THE TASK: Only the lines that hold the word "assumed" are wanted from this listing.

■ ■ ■ ■ ■ ■ ■

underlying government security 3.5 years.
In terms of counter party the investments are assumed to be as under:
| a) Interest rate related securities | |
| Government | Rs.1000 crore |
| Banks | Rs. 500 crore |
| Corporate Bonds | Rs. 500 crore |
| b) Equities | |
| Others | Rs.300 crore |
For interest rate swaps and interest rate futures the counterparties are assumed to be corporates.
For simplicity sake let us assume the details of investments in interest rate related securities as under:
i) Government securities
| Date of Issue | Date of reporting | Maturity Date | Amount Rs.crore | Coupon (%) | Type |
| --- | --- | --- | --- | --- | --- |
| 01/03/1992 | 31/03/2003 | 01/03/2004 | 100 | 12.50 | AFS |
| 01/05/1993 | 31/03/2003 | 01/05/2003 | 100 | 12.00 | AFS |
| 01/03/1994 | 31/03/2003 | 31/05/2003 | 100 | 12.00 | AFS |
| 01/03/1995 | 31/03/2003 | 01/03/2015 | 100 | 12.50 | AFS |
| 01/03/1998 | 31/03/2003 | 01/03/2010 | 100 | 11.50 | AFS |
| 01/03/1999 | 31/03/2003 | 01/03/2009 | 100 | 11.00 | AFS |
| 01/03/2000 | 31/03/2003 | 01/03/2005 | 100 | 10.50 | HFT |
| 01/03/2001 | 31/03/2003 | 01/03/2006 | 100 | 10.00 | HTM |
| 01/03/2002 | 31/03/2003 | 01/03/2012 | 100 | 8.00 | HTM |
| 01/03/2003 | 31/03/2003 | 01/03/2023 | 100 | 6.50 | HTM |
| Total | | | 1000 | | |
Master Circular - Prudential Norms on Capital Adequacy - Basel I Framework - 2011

■ ■ ■ ■ ■ ■ ■

RESPONSE BELOW:
In terms of counter party the investments are assumed to be as under:
For interest rate swaps and interest rate futures the counterparties are assumed to be corporates.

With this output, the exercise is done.